> QUOTED TEXT:

Soon the middle of our room filled with new families and I was glad I had a wall to sit against. We were there about 28 hours before the storm hit, and left with daylight Monday morning, about 12 hours after. We’d spent two days sitting on our small cooler top and two nights sleeping on the floor on a narrow rug we’d brought from the car. Note of explanation: we’d first sheltered in a comfortable, well-equipped house belonging to relatives in Cape Coral, but left quickly Saturday morning, going farther inland, forgetting the blankets, when the hurricane forecast changed, targeting our coast. The storm surge was supposed to be as high as 15 feet. (On our part of Lee County, it turned out to be about 2 feet.)

The second night in the shelter a neighbor gave us a thin quilt, a sheet, and a towel. The first night we cuddled up but froze (air conditioning and cold floor); the second, after the storm, we welcomed the breeze that came through the windows.

Our shelter had opened late as others filled and people were turned away. We waited in the heat for almost two hours to get in, and finally, with rain starting, the National Guard opened the doors and finished processing everybody inside. We registered and were given wrist bands and a badge identifying our room.

The National Guard was in charge, the Red Cross provided food, the school principal, staff, and other volunteers assisted in many ways.  There was also an EMT squad and a few state patrol officers, though I’m not sure they were present all the time. The presence of the military gave a sense of order. Some of the Red Cross food was actually very good, especially the strawberry and orange-flavored Craisins. (Buy some, you’ll like them.) We ate wonderful beef and a well-seasoned piece of chicken that might have been created by master chefs. The portions were tiny, amounts we should no doubt eat as a rule. Poor husband wanted seconds, but they’d taken in extra people and ran out of supplies. But bless them all. Last week I’d donated to the Red Cross for the victims of Harvey. This week they were feeding me.

> INFORMATION SHOWN:
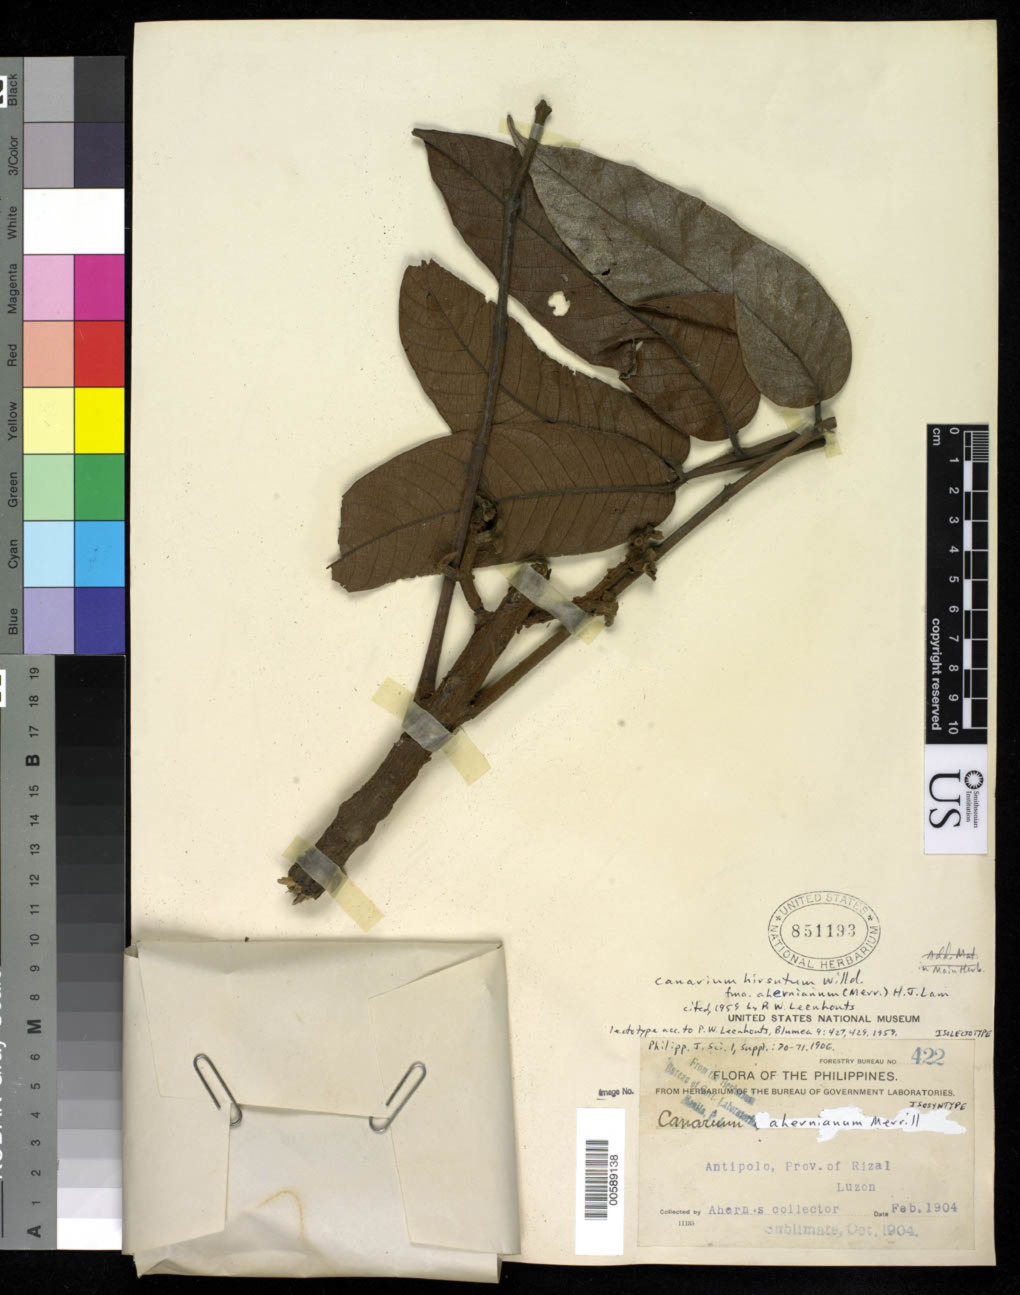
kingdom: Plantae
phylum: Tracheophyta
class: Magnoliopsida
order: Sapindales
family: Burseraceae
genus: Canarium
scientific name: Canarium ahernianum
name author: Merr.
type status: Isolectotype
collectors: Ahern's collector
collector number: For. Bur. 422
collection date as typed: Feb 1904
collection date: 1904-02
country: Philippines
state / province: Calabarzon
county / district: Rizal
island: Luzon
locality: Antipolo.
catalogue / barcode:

> WORK TO DO: Pick up the account of the hurricane shelter above where it stops and write the next part.

> TASK ANSWER:
I got teary when I walked into our assigned room and saw the people arranged in their places against the walls. As the hours wore on my dominant feeling was gratitude for shelter as well as anger for the 55 to 60-year-old woman to our right, the caretaker of a paraplegic man and his 92-year-old mother. The man sat in a wheelchair the entire time except when the caretaker got the EMTs to take him to a place where she could change his diaper. He sat and stared and didn’t speak until the end when he surprisingly initiated a conversation with my husband about fishing for Snook. I’d thought he couldn’t speak. He and his mother seemed like gentle souls. I may never stop worrying about the kind of treatment they get when people aren’t present to witness. Whenever the old woman spoke (she slept on the floor too, poor thing, and I thought her moans were justified) the caretaker and her husband shouted at her. Not just shouting because she didn’t hear well, but shouting in rage.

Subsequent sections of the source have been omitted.